Elenco dei compiti -
(a) Rispondi a queste domande sul brano dedicato al terzo settore:
(i) Rispetto a quali due realtà il terzo settore non è considerato residuale?
(ii) Nella dottrina economico-aziendale, accanto a quali istituti vanno considerate anche le organizzazioni non a scopo di lucro?
(iii) Che cosa diviene lo strumento essenziale per le finalità di un istituto?
(b) Trascrivi parola per parola il passo del brano sul terzo settore che va da "Ognuno di tali" fino a "finalità dello stesso.".

Brano fornito -
##########
A tale scopo, pare utile il richiamo all’approccio sistemico8 che consente di individuare, mediante il processo di astrazione, nell’ambito del sistema economico, un insieme di elementi, collegati ed interdipendenti, che compongono il terzo settore. Si individua, perciò, il sistema delle aziende di produzione di beni e servizi «volte al perseguimento di obiettivi/fini ultra o extraeconomici, aziende quindi con finalità sociali e vincoli economico-patrimoniali-monetari», che costituisce il terzo settore9, non residuale rispetto allo stato e al mercato ma parte integrante, connessione di rete e fattore qualificante e strutturante tramite l’attivazione di relazioni e reciprocità che il territorio acquisisce come elemento distintivo, competitivo e cooperante che favorisce il miglioramento qualitativo senza appiattirsi su standardizzazioni di attività (la creazione di “capitale sociale” nel territorio).

Il terzo settore è una porzione del sistema economico che produce beni ed eroga servizi che possono soddisfare i diversi bisogni espressi dalla popolazione. Una specificazione di bisogno è quella inerente la loro natura sociale, la quale ha assunto una dimensione di crescita costante tale da convincere gli economisti aziendali ad allargare la classica tripartizione degli istituti. Infatti, nella dottrina economico-aziendale, accanto alle famiglie, le imprese e gli istituti pubblici territoriali, sono da considerare istituti anche le organizzazioni non a scopo di lucro, avente natura sociale10.

Ognuno di tali istituti, a carattere unitario ed autonomo, può soddisfare gli svariati bisogni della collettività avvalendosi degli strumenti economici tipici dell’economia aziendale, al fine di organizzare l’attività economica di produzione, a sua volta realizzata attraverso l’acquisizione di fattori produttivi atti a consentire l’erogazione di servizi. L’azienda, l’ordine strettamente economico di un istituto, ovvero l’insieme degli accadimenti economici disposti ad unità secondo proprie leggi11, diviene lo strumento essenziale per le finalità dello stesso.
##########
Blocco di righe -

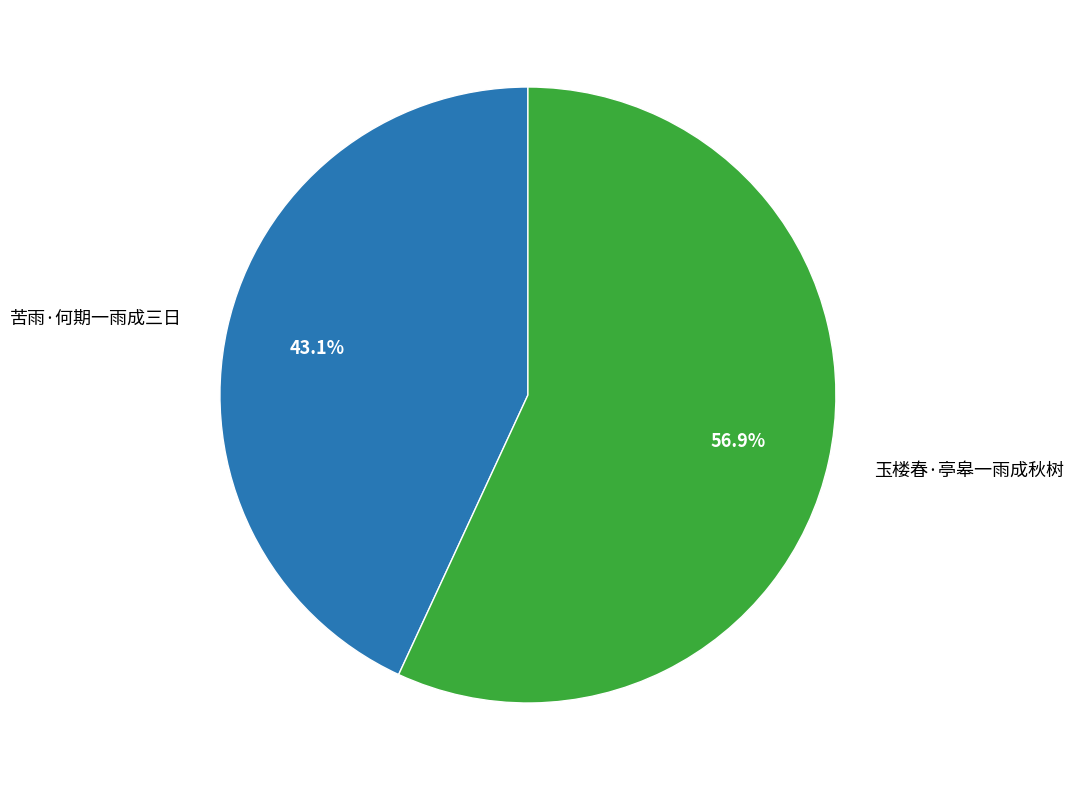

To the nearest percent, what is the difference between the largest and smallest slice percentages?

14%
##########
Risposte ai compiti -
(a)
(i) Lo stato e il mercato.
(ii) Le famiglie, le imprese e gli istituti pubblici territoriali.
(iii) L'azienda.

(b)
Ognuno di tali istituti, a carattere unitario ed autonomo, può soddisfare gli svariati bisogni della collettività avvalendosi degli strumenti economici tipici dell’economia aziendale, al fine di organizzare l’attività economica di produzione, a sua volta realizzata attraverso l’acquisizione di fattori produttivi atti a consentire l’erogazione di servizi. L’azienda, l’ordine strettamente economico di un istituto, ovvero l’insieme degli accadimenti economici disposti ad unità secondo proprie leggi11, diviene lo strumento essenziale per le finalità dello stesso.